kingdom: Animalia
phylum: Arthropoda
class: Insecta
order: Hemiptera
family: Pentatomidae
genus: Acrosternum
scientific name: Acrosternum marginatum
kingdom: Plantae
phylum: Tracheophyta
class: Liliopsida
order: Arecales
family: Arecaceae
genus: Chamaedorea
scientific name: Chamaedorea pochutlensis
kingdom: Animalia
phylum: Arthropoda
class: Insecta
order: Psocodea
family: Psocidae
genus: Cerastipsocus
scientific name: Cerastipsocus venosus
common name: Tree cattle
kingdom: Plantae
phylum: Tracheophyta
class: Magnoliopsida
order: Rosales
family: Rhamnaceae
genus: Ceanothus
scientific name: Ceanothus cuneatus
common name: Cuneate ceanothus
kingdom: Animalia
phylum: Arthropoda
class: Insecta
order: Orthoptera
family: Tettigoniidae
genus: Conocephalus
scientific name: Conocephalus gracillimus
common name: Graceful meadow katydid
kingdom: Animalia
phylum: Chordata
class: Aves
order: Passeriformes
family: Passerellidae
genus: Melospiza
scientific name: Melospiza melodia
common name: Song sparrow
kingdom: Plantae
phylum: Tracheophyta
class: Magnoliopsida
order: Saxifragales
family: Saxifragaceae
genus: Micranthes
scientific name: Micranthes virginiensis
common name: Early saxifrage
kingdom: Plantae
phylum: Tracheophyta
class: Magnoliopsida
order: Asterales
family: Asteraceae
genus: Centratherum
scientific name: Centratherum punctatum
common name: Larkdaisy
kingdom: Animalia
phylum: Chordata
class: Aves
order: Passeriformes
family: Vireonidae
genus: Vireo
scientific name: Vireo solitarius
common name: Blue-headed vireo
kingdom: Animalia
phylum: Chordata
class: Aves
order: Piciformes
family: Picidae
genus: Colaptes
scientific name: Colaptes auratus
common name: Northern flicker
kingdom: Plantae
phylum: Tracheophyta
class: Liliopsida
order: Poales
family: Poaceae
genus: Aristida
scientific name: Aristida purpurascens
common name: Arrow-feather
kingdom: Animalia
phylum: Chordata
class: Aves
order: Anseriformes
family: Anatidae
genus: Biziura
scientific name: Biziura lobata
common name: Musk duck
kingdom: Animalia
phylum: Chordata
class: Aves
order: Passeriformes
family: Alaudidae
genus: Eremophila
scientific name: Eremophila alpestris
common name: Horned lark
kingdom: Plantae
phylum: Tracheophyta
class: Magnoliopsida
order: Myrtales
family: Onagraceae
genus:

══════

## WHAT THE TASK REQUIRES
Copy the lines of the listing from the line with "scientific name: Conocephalus gracillimus" through the line with "common name: Song sparrow", swapping "common name" for "vernacular name" and leaving everything else unchanged.

## ANSWER
scientific name: Conocephalus gracillimus
vernacular name: Graceful meadow katydid
kingdom: Animalia
phylum: Chordata
class: Aves
order: Passeriformes
family: Passerellidae
genus: Melospiza
scientific name: Melospiza melodia
vernacular name: Song sparrow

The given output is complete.